Sur le terrain, les cheminots sont confrontés au discours du management, qui se révèle sans ambiguïté : « La concurrence arrive, il faut se préparer. » Pour le transport de marchandises, la SNCF est déjà mise en concurrence avec des opérateurs privés. Le résultat ne s’est pas fait attendre : la SNCF a commencé à se débarrasser des transports « non rentables ». Des milliers de tonnes passent du train, non pas à d’autres entreprises ferroviaires, mais à la route. Tous les beaux discours sur le réchauffement climatique tombent à l’eau, dans un climat de concurrence, ce n’est pas le train qui gagne de « nouveaux marchés », mais la route ! Idem concernant le transport de voyageurs.
La nouvelle PDG de la SNCF, Anne-Marie Idrac, est donc dans les starting-blocks. Mais il faut dire que le terrain a bien été préparé. Cela fait des années que la SNCF est saucissonnée, dans le but - non avoué - de préparer sa privatisation. Idrac était alors secrétaire d’État des Transports d’Alain Juppé, en 1995, lorsqu’ils voulaient instaurer le contrat de plan, qui visait à réduire à sa plus simple expression le réseau ferré. Celui-ci avait été mis en déroute par la grève de novembre-décembre. Plus tard, Idrac, encore, épaulée par Pons, initie le Réseau ferré de France (RFF), prélude au dépeçage de la SNCF. Mais c’est la gauche plurielle, avec Jean-Claude Gayssot (PCF), qui mettra en place RFF...
Bref, pour préparer cette libéralisation du secteur, le ministère des Transports a sorti « le nouveau code du travail » pour les entreprises désirant s’attaquer au marché. Celui-ci est, bien sûr, en deçà de la réglementation du travail en cours à la SNCF, aussi bien sur le plan de la sécurité de la circulation que des conditions de travail, ce qui est bien souvent la même chose.
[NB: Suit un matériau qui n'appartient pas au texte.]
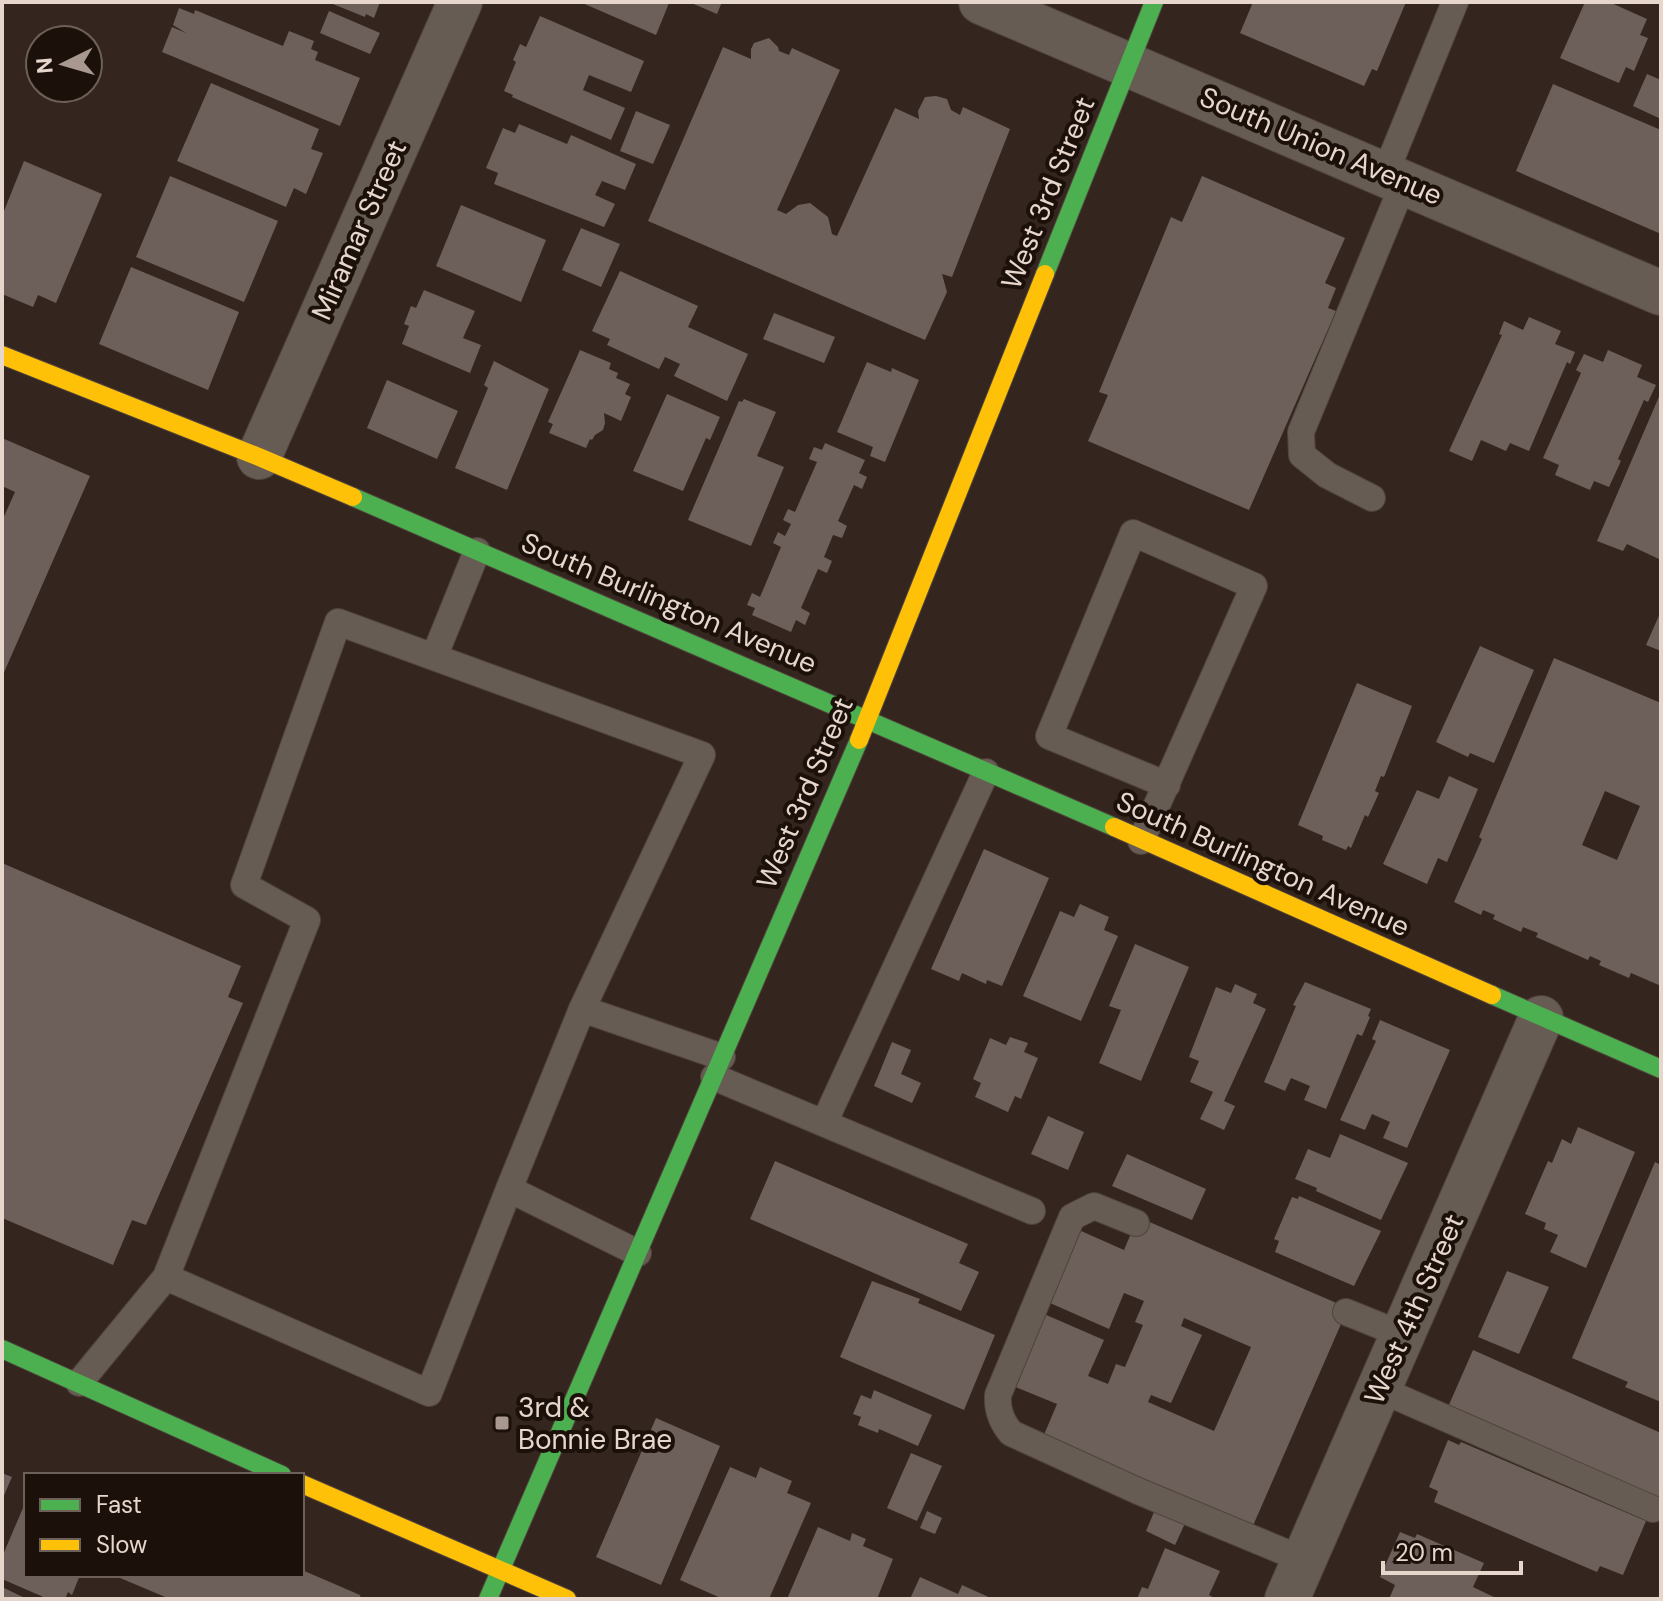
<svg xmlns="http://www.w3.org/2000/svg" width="1663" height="1601" font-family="'DM Sans',sans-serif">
  <rect width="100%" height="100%" fill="#34261e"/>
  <path fill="#6d605b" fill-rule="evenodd" d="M 328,2 L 380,2 L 374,18 L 366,14 L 365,17 Z
    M 580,2 L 666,2 L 669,3 L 656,35 Z
    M 689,2 L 722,2 L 717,14 Z
    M 1253,2 L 1406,2 L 1377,71 L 1372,69 L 1364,86 L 1240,33 Z
    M 1585,2 L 1609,2 L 1647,19 L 1640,35 L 1648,38 L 1634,71 L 1626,67 L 1619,83 L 1560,58 Z
    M 179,8 L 194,14 L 195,10 L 283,46 L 289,31 L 314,41 L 311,49 L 318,52 L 315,60 L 360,78 L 340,126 L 162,52 L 172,27 L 186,33 L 173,25 Z
    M 329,11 L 380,33 L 370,54 L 320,33 Z
    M 540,16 L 644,61 L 631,92 L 589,75 L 583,90 L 625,108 L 611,140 L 512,97 L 513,95 L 504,91 L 516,62 L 513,60 L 520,44 L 526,47 Z
    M 769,38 L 778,47 L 779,51 L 789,55 L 792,48 L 840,70 L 777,210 L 786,214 L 798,205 L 810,203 L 828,217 L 832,234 L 837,236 L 895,108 L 919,119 L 918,111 L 925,97 L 936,96 L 947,99 L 951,110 L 960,115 L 963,107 L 1010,129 L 952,277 L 942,274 L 947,292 L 925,340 L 648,221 L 723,47 L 751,59 L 751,49 L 754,43 Z
    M 1647,74 L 1661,80 L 1661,119 L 1633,106 Z
    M 211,83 L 319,129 L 311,149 L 323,153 L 306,194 L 294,188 L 286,207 L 177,161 Z
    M 1553,84 L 1661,130 L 1661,234 L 1516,171 Z
    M 636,111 L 670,125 L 653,164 L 620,151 Z
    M 519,124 L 567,144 L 571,135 L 636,164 L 625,190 L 602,181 L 595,195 L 615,204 L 604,227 L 494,184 L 498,173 L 486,168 L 503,128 L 515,133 Z
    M 24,161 L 102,194 L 56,303 L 38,295 L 33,307 L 2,294 L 2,216 Z
    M 170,176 L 278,221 L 244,302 L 136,257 Z
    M 1202,176 L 1345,238 L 1325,283 L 1336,288 L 1328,308 L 1336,311 L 1249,510 L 1088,441 L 1108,395 L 1099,392 L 1171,217 L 1182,222 Z
    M 461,205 L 546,240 L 521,302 L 436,266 Z
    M 581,228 L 620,244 L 601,287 L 562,270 Z
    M 131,267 L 239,312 L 208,390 L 99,344 Z
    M 620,271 L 698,306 L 688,327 L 748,354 L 727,401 L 674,376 L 680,364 L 665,357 L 659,369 L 607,345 L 610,339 L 592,331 Z
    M 424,290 L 475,311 L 463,338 L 481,345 L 470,373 L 402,344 L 409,326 L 404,324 L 411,306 L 416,308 Z
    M 774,313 L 835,337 L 824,363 L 763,339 Z
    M 1529,317 L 1561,331 L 1555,344 L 1575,352 L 1570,364 L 1567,362 L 1529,451 L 1510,443 L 1506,451 L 1481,440 L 1472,461 L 1449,451 L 1502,335 L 1499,334 L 1504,321 L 1523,330 Z
    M 580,350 L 611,363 L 609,369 L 618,373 L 616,378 L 630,384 L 625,394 L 631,397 L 621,421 L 604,413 L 605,423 L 603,430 L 595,435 L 592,440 L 590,439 L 586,448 L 549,433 L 553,424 L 548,422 Z
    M 1608,350 L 1642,365 L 1637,377 L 1656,385 L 1648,402 L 1644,400 L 1618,459 L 1621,461 L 1609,487 L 1594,481 L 1590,490 L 1555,475 L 1559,465 L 1543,458 L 1581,373 L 1576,370 L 1584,354 L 1603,362 Z
    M 494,361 L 549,389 L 507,490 L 455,468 L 488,388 L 484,385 Z
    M 867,362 L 891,372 L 892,368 L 919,380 L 885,462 L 870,456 L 873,447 L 837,432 Z
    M 387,380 L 458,411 L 437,459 L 367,428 Z
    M 1661,392 L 1661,560 L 1627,544 L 1623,551 L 1597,541 Z
    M 667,394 L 720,417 L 710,440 L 706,438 L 683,491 L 633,471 Z
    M 744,399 L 776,412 L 757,456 L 784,467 L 751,546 L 688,520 L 739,401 L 742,402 Z
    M 2,438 L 90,476 L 2,677 L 2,521 L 15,492 L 2,486 Z
    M 825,443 L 865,460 L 859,473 L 867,477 L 862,489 L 854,485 L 838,521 L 847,526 L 842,538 L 833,535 L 824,557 L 832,561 L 827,573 L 818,569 L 801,608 L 810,613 L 805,625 L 796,620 L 791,632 L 752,615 L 755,608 L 747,605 L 752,593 L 760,597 L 781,547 L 773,543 L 778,532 L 785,536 L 791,524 L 783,520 L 788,509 L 795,512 L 817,462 L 809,459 L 814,447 L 822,450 Z
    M 1661,611 L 1661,651 L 1646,645 Z
    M 1480,646 L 1534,670 L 1494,763 L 1470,753 L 1468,757 L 1436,742 Z
    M 1554,658 L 1661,703 L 1661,986 L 1631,973 L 1629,978 L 1599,965 L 1601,961 L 1590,956 L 1588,960 L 1536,937 L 1538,933 L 1523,927 L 1521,932 L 1493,919 L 1495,915 L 1483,910 L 1481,915 L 1454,902 L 1482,839 L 1479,837 ZM 1605,791 L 1640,806 L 1617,860 L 1582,845 Z
    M 1357,683 L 1412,706 L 1384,777 L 1381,776 L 1375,791 L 1379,793 L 1368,817 L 1365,815 L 1351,848 L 1348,846 L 1346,850 L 1322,840 L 1323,836 L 1298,825 Z
    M 1449,776 L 1478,789 L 1447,862 L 1438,858 L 1427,884 L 1383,864 L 1417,790 L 1439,799 Z
    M 984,849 L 1049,878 L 1002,986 L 987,980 L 986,984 L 962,973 L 959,981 L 931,969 Z
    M 2,863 L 241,966 L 228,997 L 243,1003 L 146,1225 L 132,1220 L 113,1265 L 2,1218 Z
    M 1080,904 L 1109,917 L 1104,930 L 1118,936 L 1081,1021 L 1023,996 L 1060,911 L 1074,917 Z
    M 1135,944 L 1189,967 L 1141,1081 L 1099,1063 L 1121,1010 L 1109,1006 Z
    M 1305,982 L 1371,1009 L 1368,1016 L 1370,1017 L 1362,1036 L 1357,1034 L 1326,1109 L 1304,1100 L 1310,1086 L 1291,1078 L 1285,1091 L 1264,1082 L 1296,1006 L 1293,1005 Z
    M 1235,984 L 1257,994 L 1253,1003 L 1266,1009 L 1224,1101 L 1235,1106 L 1224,1130 L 1200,1119 L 1213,1092 L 1190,1082 L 1199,1061 L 1189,1057 L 1216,987 L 1231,993 Z
    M 1380,1020 L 1450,1050 L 1407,1148 L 1383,1138 L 1390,1122 L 1372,1114 L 1365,1130 L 1340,1120 L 1376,1041 L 1372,1039 Z
    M 1010,1037 L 1028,1043 L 1024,1052 L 1038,1058 L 1021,1099 L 1015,1096 L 1008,1112 L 975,1097 L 981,1083 L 973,1079 L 990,1038 L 1006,1045 Z
    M 892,1042 L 911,1050 L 901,1074 L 921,1083 L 912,1103 L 874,1086 Z
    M 1048,1116 L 1084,1132 L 1068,1170 L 1031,1154 Z
    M 1578,1127 L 1635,1152 L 1586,1268 L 1550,1252 L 1558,1235 L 1544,1229 L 1546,1223 L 1525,1214 L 1548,1161 L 1552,1163 L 1562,1139 L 1571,1144 Z
    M 1340,1134 L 1408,1163 L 1381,1220 L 1316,1191 L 1317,1188 L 1295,1179 L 1308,1149 L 1330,1158 Z
    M 1127,1154 L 1206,1189 L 1192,1220 L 1112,1186 Z
    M 775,1161 L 968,1244 L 959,1263 L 979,1272 L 961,1311 L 750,1219 Z
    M 1655,1162 L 1661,1165 L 1661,1402 L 1625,1387 L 1628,1382 L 1572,1358 Z
    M 1299,1196 L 1381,1231 L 1354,1286 L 1275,1252 L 1279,1241 L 1274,1239 L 1292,1197 L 1298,1199 Z
    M 1138,1217 L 1348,1308 L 1252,1528 L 1043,1437 L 1057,1404 L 1013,1386 L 1044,1314 L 1104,1340 L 1088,1376 L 1108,1384 L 1116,1364 L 1125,1367 L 1143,1325 L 1135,1322 L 1144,1301 L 1124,1293 L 1109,1329 L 1050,1303 L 1081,1231 L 1124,1250 ZM 1184,1318 L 1251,1347 L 1214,1431 L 1148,1402 L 1151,1395 L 1171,1403 L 1202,1335 L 1181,1326 Z
    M 1507,1271 L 1549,1287 L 1519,1354 L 1478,1337 Z
    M 872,1281 L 920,1299 L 918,1303 L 995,1335 L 964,1410 L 840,1357 Z
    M 1473,1350 L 1661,1433 L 1661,1500 L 1448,1407 Z
    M 874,1390 L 932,1415 L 918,1446 L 879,1429 L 878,1433 L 858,1425 L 861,1417 L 853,1414 L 861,1395 L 871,1399 Z
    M 656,1418 L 720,1446 L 661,1585 L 596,1557 Z
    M 1448,1440 L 1459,1445 L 1461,1442 L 1646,1521 L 1623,1575 L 1600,1566 L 1597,1572 L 1434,1502 L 1438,1491 L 1429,1487 Z
    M 911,1453 L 942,1466 L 917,1521 L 887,1508 Z
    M 730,1467 L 756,1478 L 760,1467 L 792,1481 L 787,1493 L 811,1503 L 769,1599 L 723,1599 L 680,1580 Z
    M 2,1473 L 12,1477 L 2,1500 Z
    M 26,1501 L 26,1575 L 80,1575 L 72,1595 L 68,1592 L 65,1599 L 48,1599 L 2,1579 L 2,1557 Z
    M 1157,1505 L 1188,1517 L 1175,1545 L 1146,1531 Z
    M 927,1511 L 942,1518 L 935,1534 L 920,1528 Z
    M 818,1527 L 850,1541 L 852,1533 L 866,1539 L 863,1546 L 893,1559 L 877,1599 L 787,1599 Z
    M 1400,1532 L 1415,1538 L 1417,1534 L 1484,1563 L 1473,1587 L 1498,1599 L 1389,1599 L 1395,1585 L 1380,1577 Z
    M 1165,1548 L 1220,1571 L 1209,1595 L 1216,1599 L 1137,1599 L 1142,1587 L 1148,1589 Z
    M 302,1570 L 360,1595 L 361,1599 L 170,1599 L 113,1575 L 302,1575 Z
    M 920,1577 L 958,1594 L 962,1585 L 993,1599 L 910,1599 Z
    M 2,1587 L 27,1599 L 2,1599 Z"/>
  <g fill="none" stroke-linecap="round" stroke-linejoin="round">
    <g stroke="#50433c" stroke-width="28">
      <path id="lane" d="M 1385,174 L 1455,2
        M 1372,498 L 1327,475 L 1302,455 L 1301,432 L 1404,182
        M 434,657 L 477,551
        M 1141,841 L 1254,586 L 1133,533 L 1049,736 L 1167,785
        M 714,1077 L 1032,1211
        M 824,1123 L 986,772
        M 509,1189 L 582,1009
        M 1136,1223 L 1094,1206 L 1072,1217 L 998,1395 C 997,1410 1001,1421 1011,1433 L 1138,1491 L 1304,1560
        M 166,1277 L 307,920 L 244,885 L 338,622 L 702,755 L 582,1009 L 722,1057
        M 1346,1312 L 1403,1335
        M 79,1383 L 166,1277 L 429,1393 L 509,1189 L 638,1253
        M 1379,1389 L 1653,1509"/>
    </g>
    <g stroke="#50433c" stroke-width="46">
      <path id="street" d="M 981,2 L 1661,293
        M 259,457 L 460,2
        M 1287,1599 L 1541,1018"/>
    </g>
    <g stroke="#50433c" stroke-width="20">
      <path id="fast" d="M 1045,274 L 1154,2
        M 353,497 L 1114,827
        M 1492,995 L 1661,1069
        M 2,1349 L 282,1475
        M 488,1599 L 859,740"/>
    </g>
    <g stroke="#50433c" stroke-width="20">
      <path id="slow" d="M 2,355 L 259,457 L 353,497
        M 859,740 L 1045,274
        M 1114,827 L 1492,995
        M 302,1484 L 567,1599"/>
    </g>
    <use href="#lane" stroke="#665c54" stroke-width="26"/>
    <use href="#street" stroke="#665c54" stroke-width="44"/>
    <use href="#fast" stroke="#4caf50" stroke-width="18"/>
    <use href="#slow" stroke="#ffc107" stroke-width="18"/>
  </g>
  <rect fill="#a8988f" stroke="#1c110a" stroke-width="3" x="494" y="1415" width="16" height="16" rx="4"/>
  <g text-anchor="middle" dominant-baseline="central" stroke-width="8" stroke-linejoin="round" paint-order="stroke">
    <g font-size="28" fill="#e7d6cc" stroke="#1c110a">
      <text transform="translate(1321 146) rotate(23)">South Union Avenue</text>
      <text transform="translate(1048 193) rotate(-68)">West 3rd Street</text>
      <text transform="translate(359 230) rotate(-66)">Miramar Street</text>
      <text transform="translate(669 603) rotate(23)">South Burlington Avenue</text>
      <text transform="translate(805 793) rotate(-67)">West 3rd Street</text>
      <text transform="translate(1263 864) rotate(24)">South Burlington Avenue</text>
      <text transform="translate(1414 1309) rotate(-66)">West 4th Street</text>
    </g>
    <g font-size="28" fill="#e7d6cc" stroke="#1c110a" text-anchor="start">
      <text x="518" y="1407">3rd &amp;<tspan x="518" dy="32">Bonnie Brae</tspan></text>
    </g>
  </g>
  <rect width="1663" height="1601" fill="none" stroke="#e7d6cc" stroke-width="8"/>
  <rect x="24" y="1473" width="280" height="104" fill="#1c110a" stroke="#6d6058" stroke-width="2"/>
  <rect x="40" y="1499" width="40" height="12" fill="#4caf50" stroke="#6d6058" stroke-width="2"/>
  <text x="96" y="1513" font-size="24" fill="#e7d6cc">Fast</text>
  <rect x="40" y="1539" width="40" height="12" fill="#ffc107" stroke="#6d6058" stroke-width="2"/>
  <text x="96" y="1553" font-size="24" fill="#e7d6cc">Slow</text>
  <g transform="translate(64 64) rotate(265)"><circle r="38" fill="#1c110a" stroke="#6d6058" stroke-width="2"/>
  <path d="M0-6L14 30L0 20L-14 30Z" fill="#a8988f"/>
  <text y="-12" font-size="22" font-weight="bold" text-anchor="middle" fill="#e7d6cc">N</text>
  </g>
  <path d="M1383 1561v12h138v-12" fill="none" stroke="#e7d6cc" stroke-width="4"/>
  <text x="1395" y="1561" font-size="24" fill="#e7d6cc" stroke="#1c110a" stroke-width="6" paint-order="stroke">20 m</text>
</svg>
Non contente de se séparer des activités « non rentables », la SNCF cherche aussi à réduire ses coûts. De ce point de vue, les emplois et les salaires des cheminots sont vus comme une charge qu’il faut réduire au maximum : après des années sans augmentation des salaires et des milliers de suppressions de postes, les cheminots ont donc fait grève, le 8 novembre, pour des embauches et des augmentations salariales. À ce rythme, la direction de la SNCF considérera les retraites des cheminots comme un handicap face à une concurrence dont les salariés ne disposent pas des mêmes droits. Le plus fort, c’est que c’est la SNCF elle-même qui crée sa propre concurrence ! Elle explique que ce n’est pas possible d’embaucher, mais elle crée des postes de salarié de droit privé dans sa filiale Effia, pour l’accueil des usagers en gare. Et ce n’est qu’un début.
Les cheminots s’opposent à cela par la grève. Comme pour EDF et GDF, c’est l’idée même de service public qui est attaquée. La mobilisation des cheminots est une nécessité, mais il faudra, contre la libéralisation, des luttes communes avec les usagers.